One more chaplain of the House may be named, frequently heard and seen in this church—Dr. Thomas Phillips—another divine, well read, of a type that has now disappeared. His personal appearance was very clerical in the old-fashioned sense. His countenance was of the class represented by that of the late Sir Henry Ellis, as finely figured, not long since, in the Illustrated News. He was one of the last wearers of hair-powder in these parts. In reading the Creed he always endeavoured to conform to the old English custom of turning towards the east; but to do this in the desk of the old church was difficult.
Dr. Phillips was formerly of Whitchurch, in Herefordshire. He died in 1849, aged 68, at Weston, on the Humber, where he founded and organized the parish of St. Philip. His body was borne to its last resting-place by old pupils. We once had in our possession a pamphlet entitled "The Canadian Remembrancer, a Loyal Sermon, preached on St. George's Day, April 23, 1826, at the Episcopal Church (York), by the Rev. T. Phillips, D.D., Head Master of the Grammar School. Printed at the Gazette Office."
There remains to be noticed the "pastor and master" of the whole assemblage customably gathered together in St. James' Church—Dr. John Strachan. On this spot, in successive edifices, each following the other in rapid succession, and each surpassing the other in dignity and propriety of architectural style, he, for more than half a century, was the principal figure.

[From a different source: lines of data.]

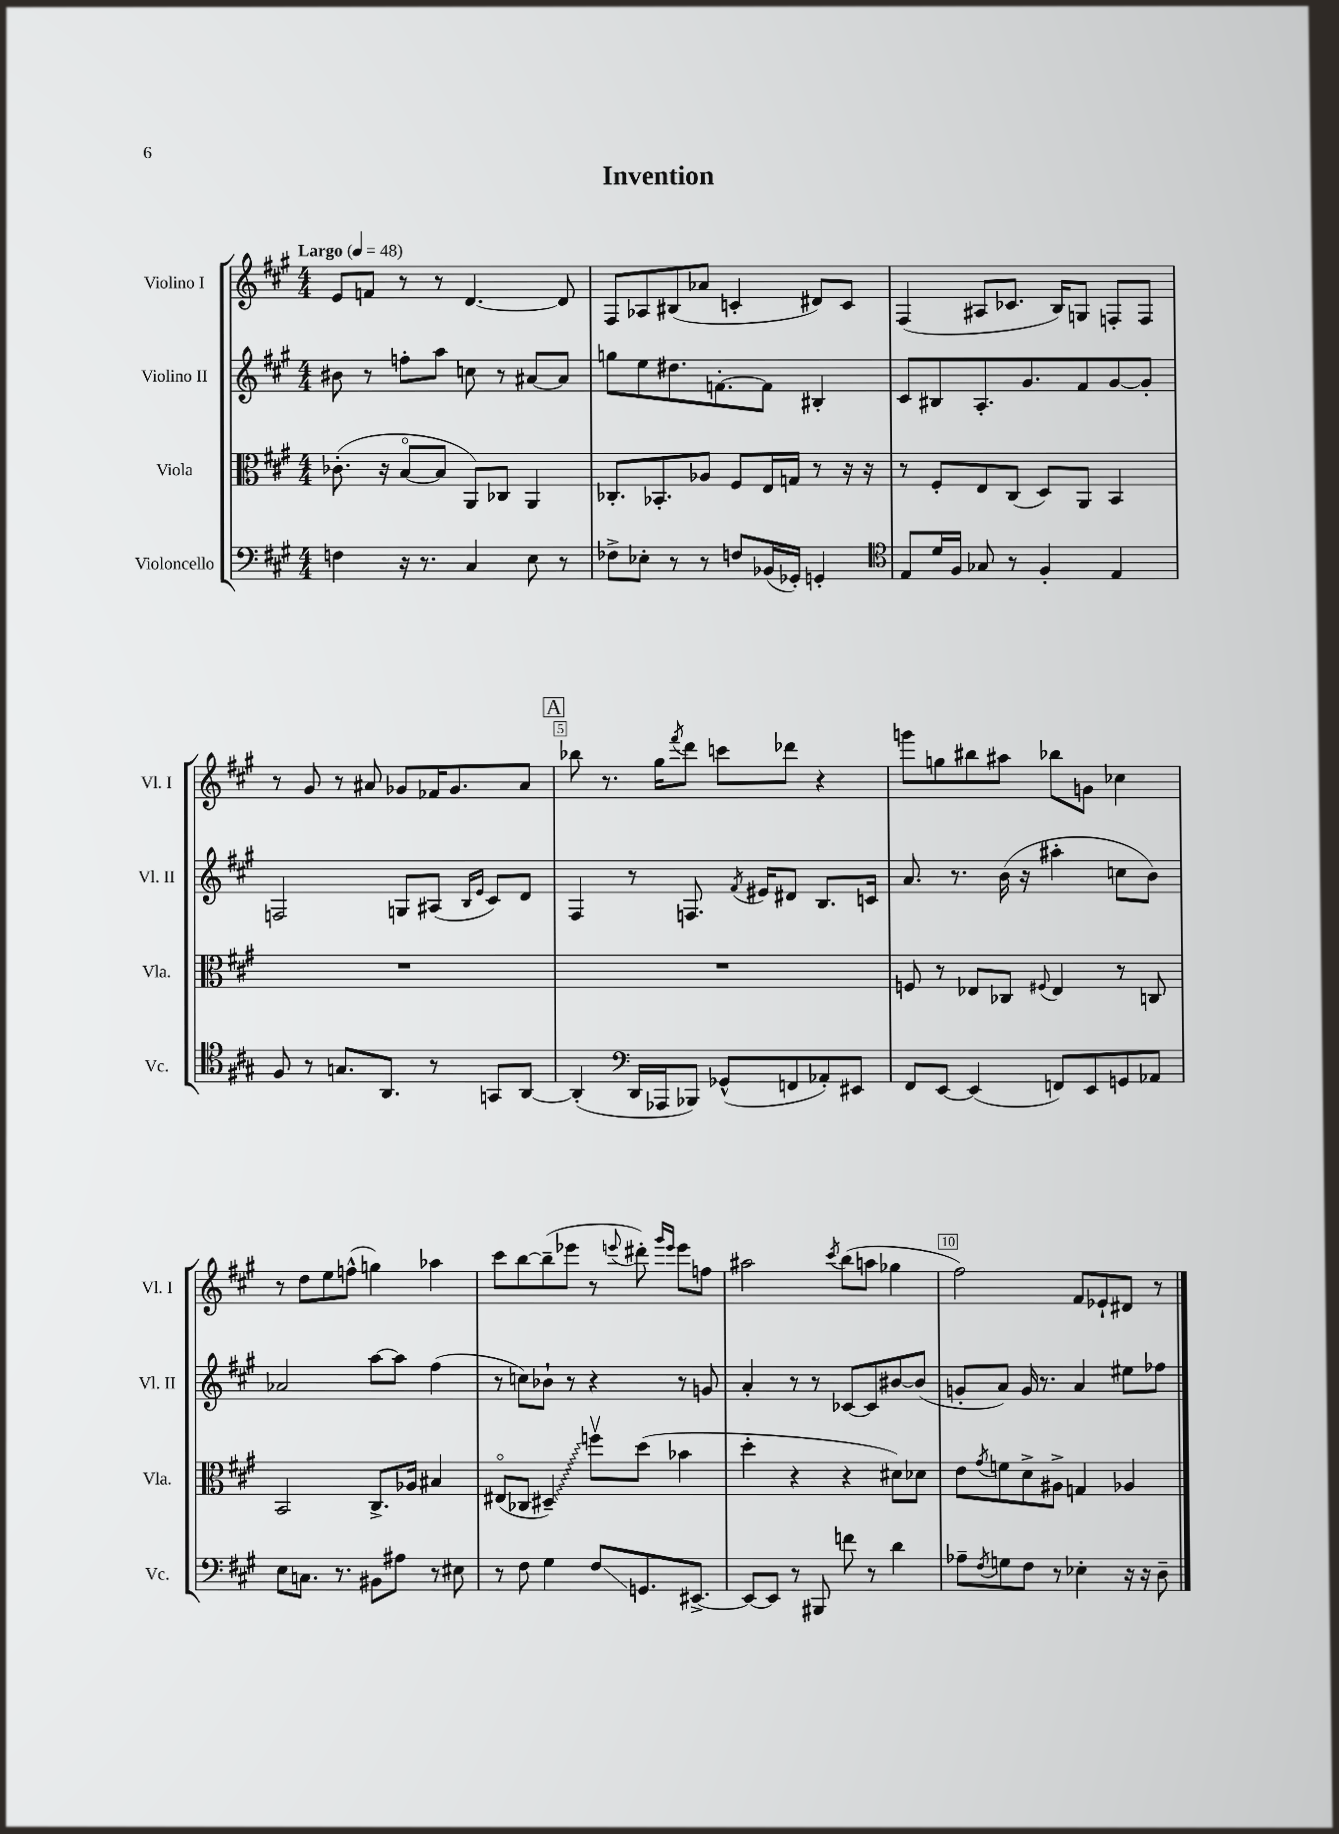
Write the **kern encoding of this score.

**kern	**kern	**kern	**kern
*staff4	*staff3	*staff2	*staff1
*clefF4	*clefC3	*clefG2	*clefG2
*k[f#c#g#]	*k[f#c#g#]	*k[f#c#g#]	*k[f#c#g#]
*M4/4	*M4/4	*M4/4	*M4/4
*MM48	*MM48	*MM48	*MM48
4F	(8.c-'	8b#	8e
.	.	8r	8f
.	16r	.	.
16r	[8Bo	8ff'	8r
8.r	.	.	.
.	8B]	8aa	8r
4C#	8AA)	8cc	[4.d
.	8C-	8r	.
8E	4AA	[8a#	.
8r	.	8a#]	8d]
=	=	=	=
8F-^	8.C-'	8gg	8F#
8E-'	.	8ee	8A-
.	8.BB-'	.	.
8r	.	8.dd#	(8B#
8r	8A-	.	8a-
.	.	[8.f'	.
8F	8F#	.	4c'
(16BB-	16E	8f]	.
16GG-')	16G	.	.
4GG'	8r	4B#'	8d#)
.	16r	.	8c
.	16r	.	.
=	=	=	=
*clefC4	*	*	*
8E	8r	8c#	(4F#
16d	8F#'	8B#	.
16F#	.	.	.
8G-	8E	8.A'	8A#
8r	(8C#	.	8.c-
.	.	8.g#	.
4F#'	8D)	.	.
.	.	.	16B)
.	8AA	8f#	8G
4E	4BB	[8g#	8F'
.	.	8g#']	8F
=	=	=	=
8F#	1r	2F	8r
8r	.	.	8g#
8.G	.	.	8r
.	.	.	8a#
8.AA	.	.	.
.	.	8G	8g-
8r	.	(8A#	16f-
.	.	.	8.g-
.	.	16qqB	.
.	.	16qqe	.
8GG	.	8c#)	.
[8AA	.	8d	8a#
=	=	=	=
(4AA']	1r	4F#	8bb-
.	.	.	8.r
*clefF4	*	*	*
16DD	.	8r	.
16AAA-	.	.	16gg#
.	.	.	8qfff#
8BBB-)	.	8.F	8ddd
(8GG-^^	.	.	8ccc
.	.	8qf#	.
.	.	16e#	.
8FF	.	8d#	8ddd-
8AA-')	.	8.B	4r
8EE#	.	.	.
.	.	16c	.
=	=	=	=
8FF#	8F	8.a	8ggg
[8EE	8r	.	8gg
.	.	8.r	.
(4EE]	8E-	.	8bb#
.	8C-	(16b	8aa#
.	.	16r	.
.	8qqF#	.	.
8FF)	4E-	4aa#'	8bb-
8EE	.	.	8g
8GG	8r	8cc	4cc-
8AA-	8C	8b)	.
=	=	=	=
8E	2BB	2a-	8r
8.C	.	.	8dd
.	.	.	8ee
8.r	.	.	.
.	.	.	(8ff^^
8BB#	8.C#^	[8aa	4gg)
8A#	.	8aa]	.
.	16A-	.	.
8r	4B#	(4ff#	4aa-
8E#	.	.	.
=	=	=	=
8r	(8E#o	8r	8ccc#
8F#	8C-	8cc)	[8bb
4G#	4D#~)	8b-`	(8bb~]
.	.	8r	8eee-
8F#	8ffv	4r	8r
.	.	.	8qqeee
8.GG	(8dd	.	8ddd#')
.	.	.	16qqggg#
.	.	.	16qqeee
.	4b-	8r	8eee
[8.EE#^	.	.	.
.	.	8g	8ff
=	=	=	=
8EE#_	4dd'	4a'	2aa#
8EE#]	.	.	.
8r	4r	8r	.
8BBB#	.	8r	.
.	.	.	8qccc#
8f	4r	[8c-	(8bb
8r	.	8c-]	8aa
4d	8d#)	[8b#	4gg-
.	8d-	(8b#]	.
=	=	=	=
8A-~	8e	8g'	2ff#)
8qF#	8qg#	.	.
8G	8f	8a)	.
8F#	8d^	16g	.
.	.	8.r	.
8r	8A#^	.	.
4E-'	4G	4a	8f#
.	.	.	8e-`
16r	4A-	8ee#	8d#
16r	.	.	.
8D~	.	8ff-	8r
==	==	==	==
*-	*-	*-	*-
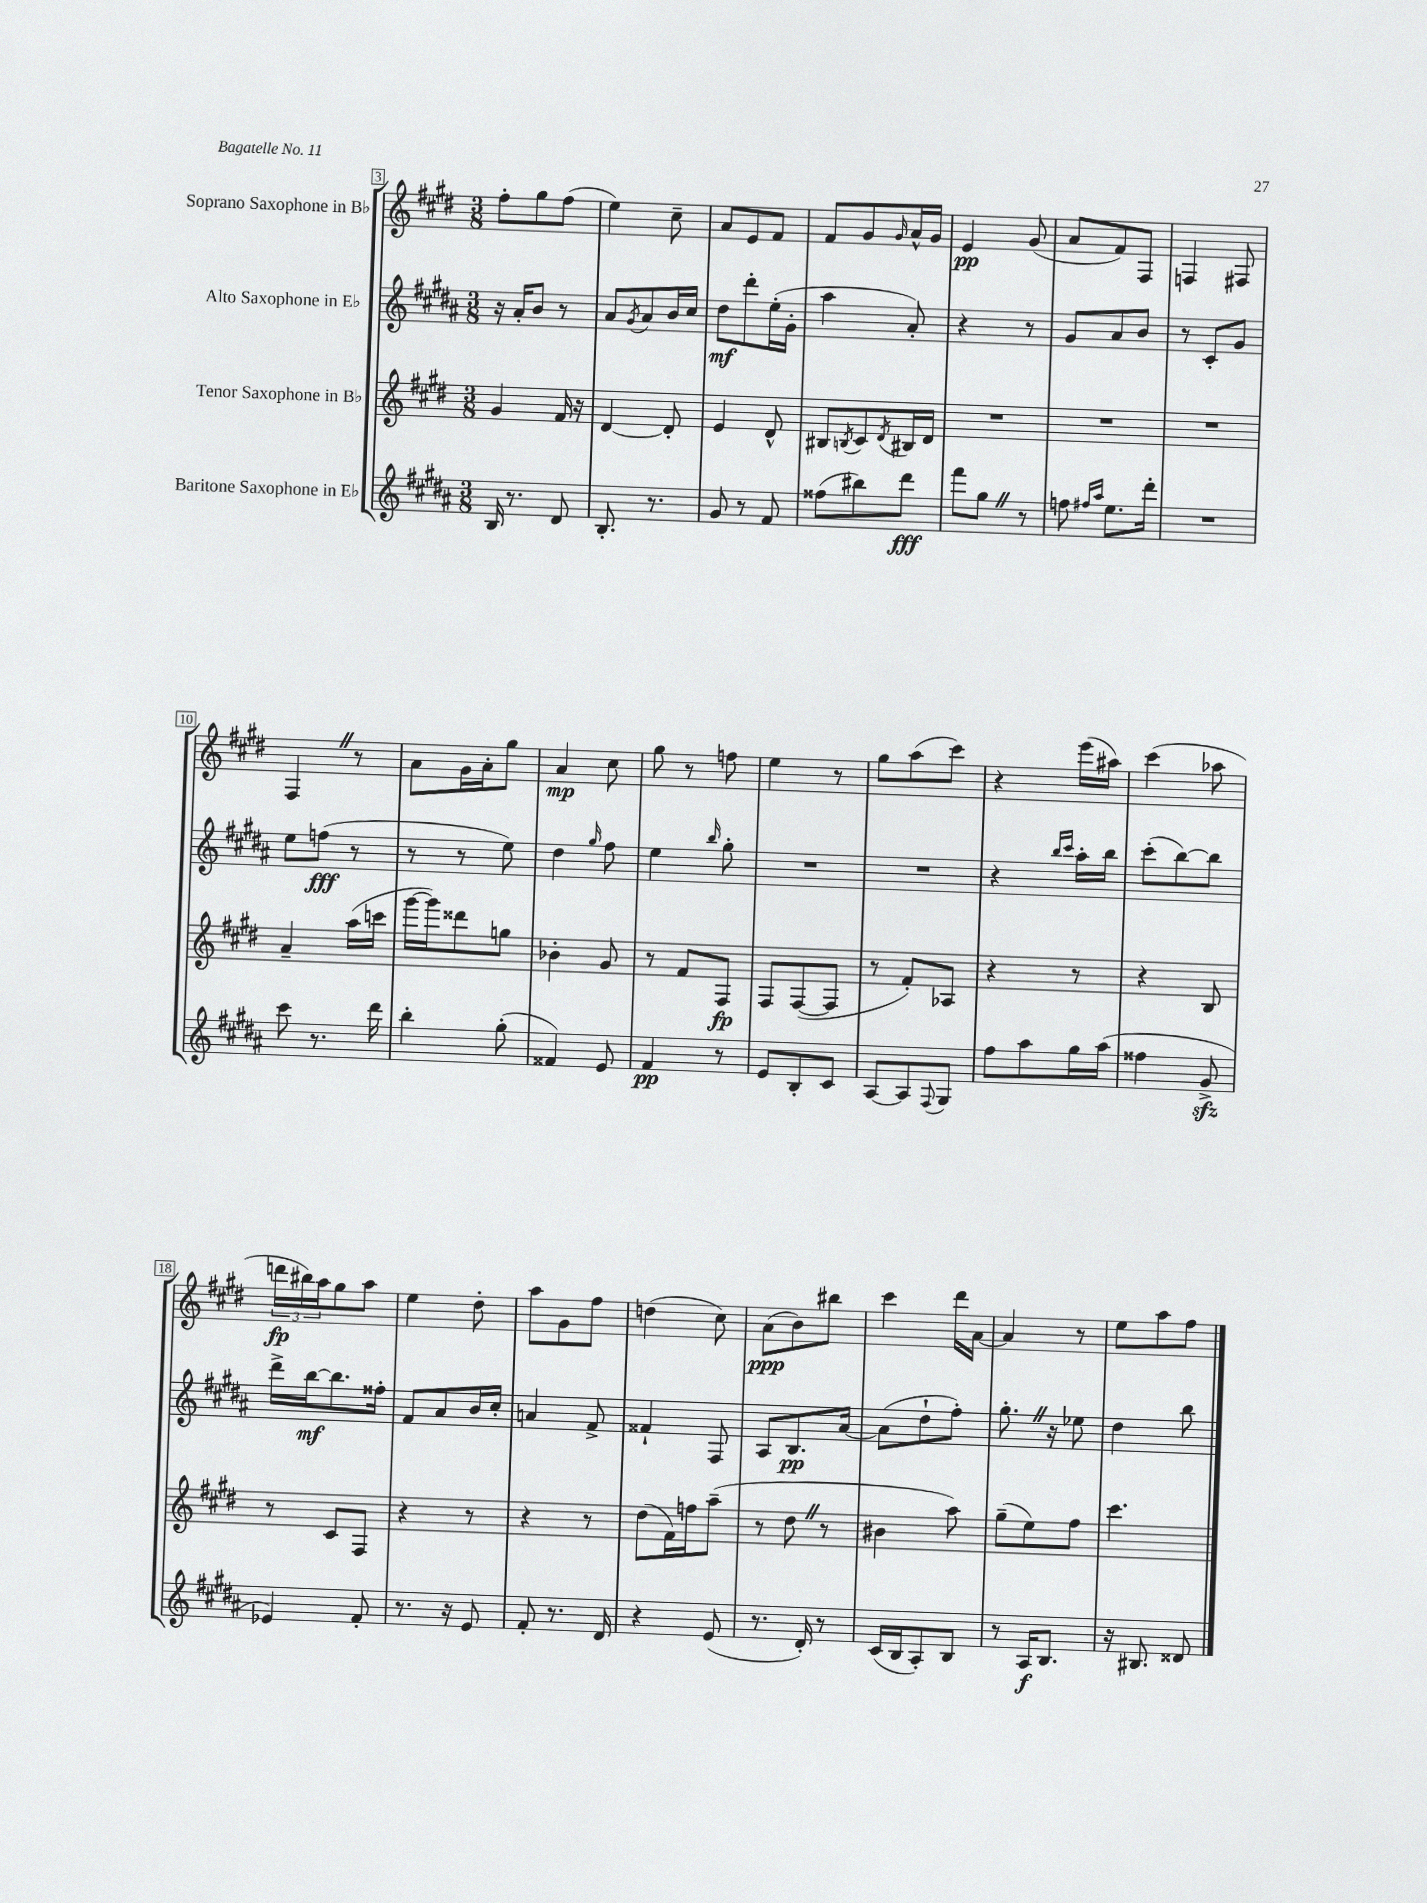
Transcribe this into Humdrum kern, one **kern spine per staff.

**kern	**kern	**kern	**kern
*staff4	*staff3	*staff2	*staff1
*clefG2	*clefG2	*clefG2	*clefG2
*k[f#c#g#d#a#]	*k[f#c#g#d#]	*k[f#c#g#d#a#]	*k[f#c#g#d#]
*M3/8	*M3/8	*M3/8	*M3/8
16B	4g#	16r	8ff#'
8.r	.	16a#'	.
.	.	8b	8gg#
8d#	16f#	8r	(8ff#
.	16r	.	.
=	=	=	=
8.B'	[4d#	8a#	4ee)
.	.	8qg#	.
.	.	8a#	.
8.r	.	.	.
.	8d#']	16b	8cc#~
.	.	16cc#	.
=	=	=	=
8g#	4e	8dd#	8a
8r	.	8ddd#'	8e
8f#	8d#^^	(16ee'	8f#
.	.	16g#'	.
=	=	=	=
(8ff##	8B#	4aa#	8f#
.	8qB	.	.
8bb#)	8c#	.	8g#
.	8qd#	.	16qqg#
8ddd#	16B#	8a#')	16a^^
.	16d#	.	16g#
=	=	=	=
8fff#	4.r	4r	4e
8gg#	.	.	.
8r	.	8r	(8g#
=	=	=	=
8ff	4.r	8g#	8a
16qqff#	.	.	.
16qqaa#	.	.	.
8.ee	.	8a#	8f#)
.	.	8b	8F#
16ddd#'	.	.	.
=	=	=	=
4.r	4.r	8r	4F
.	.	8c#'	.
.	.	8g#	8F#
=	=	=	=
8ccc#	4a~	8ee	4F#
8.r	.	(8ff	.
.	(16aa	8r	8r
16ddd#	16ccc	.	.
=	=	=	=
4bb'	[16ggg#	8r	8a
.	16ggg#])	.	.
.	8ddd##	8r	16g#
.	.	.	16a'
(8gg#'	8gg	8ee)	8gg#
=	=	=	=
4f##)	4b-'	4dd#	4a
.	.	16qqgg#	.
8e	8g#	8ff#	8cc#
=	=	=	=
4f#	8r	4ee	8gg#
.	8f#	.	8r
.	.	16qqbb	.
8r	8F#	8gg#'	8ff
=	=	=	=
8e	8F#	4.r	4ee
8B'	([8F#	.	.
8c#	8F#]	.	8r
=	=	=	=
[8A#	8r	4.r	8gg#
8A#]	8f#')	.	(8aa
8qqF#	.	.	.
8G#	8A-	.	8ccc#)
=	=	=	=
8ff#	4r	4r	4r
8aa#	.	.	.
.	.	16qqbb	.
.	.	16qqccc#	.
16gg#	8r	16aa#'	(16eee
(16aa#	.	16bb	16aa#)
=	=	=	=
4ff##	4r	(8ccc#'	(4ccc#
.	.	[8bb)	.
8g#^	8B	8bb]	8aa-
=	=	=	=
4e-)	8r	16ddd#^	24ddd
.	.	.	24bb#)
.	.	[16bb	.
.	.	.	24aa
.	8c#	8.bb]	8gg#
8f#'	8F#	.	8aa
.	.	16ff##'	.
=	=	=	=
8.r	4r	8f#	4ee
.	.	8a#	.
16r	.	.	.
8e	8r	16b	8dd#'
.	.	16cc#'	.
=	=	=	=
8f#'	4r	4a	8aa
8.r	.	.	8g#
.	8r	8f#^	8ff#
16d#	.	.	.
=	=	=	=
4r	(8dd#	4f##`	(4dd
.	16f#)	.	.
.	16ff	.	.
(8e	(8aa~	8F#	8cc#)
=	=	=	=
8.r	8r	8A#	(8a
.	8dd#	8.B	8b)
16d#')	.	.	.
8r	8r	.	8bb#
.	.	[16a#	.
=	=	=	=
(16c#	4b#	(8a#]	4ccc#
16B	.	.	.
8A#')	.	8dd#`	.
8B	8aa)	8ff#')	16ddd#
.	.	.	[16a
=	=	=	=
8r	(8gg#~	8.gg#'	4a]
16A#	8ee)	.	.
8.B	.	16r	.
.	8ff#	8ee-	8r
=	=	=	=
16r	4.ccc#	4dd#	8ee
8.B#	.	.	.
.	.	.	8aa
8d##	.	8bb	8ff#
==	==	==	==
*-	*-	*-	*-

The story of his career is well known, from his departure from Scotland, a poor but spirited youth, in 1799, to his decease in 1867, as first Bishop of Toronto, with its several intermediate stages of activity and promotion. His outward aspect and form are also familiar, from the numerous portraits of him that are everywhere to be seen. In stature slightly under the medium height, with countenance and head of the type of Milton's in middle age, without eloquence, without any extraordinary degree of originality of mind, he held together here a large congregation, consisting of heterogeneous elements, by the strength and moral force of his personal character. Qualities, innate to himself, decisiveness of intellect, firmness, a quick insight into things and men, with a certain fertility of resource, conspired to win for him the position which he filled, and enabled him to retain it with ease; to sustain, with a graceful and unassuming dignity, all the augmentations which naturally accumulated round it, as the community, of which he was so vital a part, grew and widened and rose to a higher and higher level, on the swelling tide of the general civilization of the continent.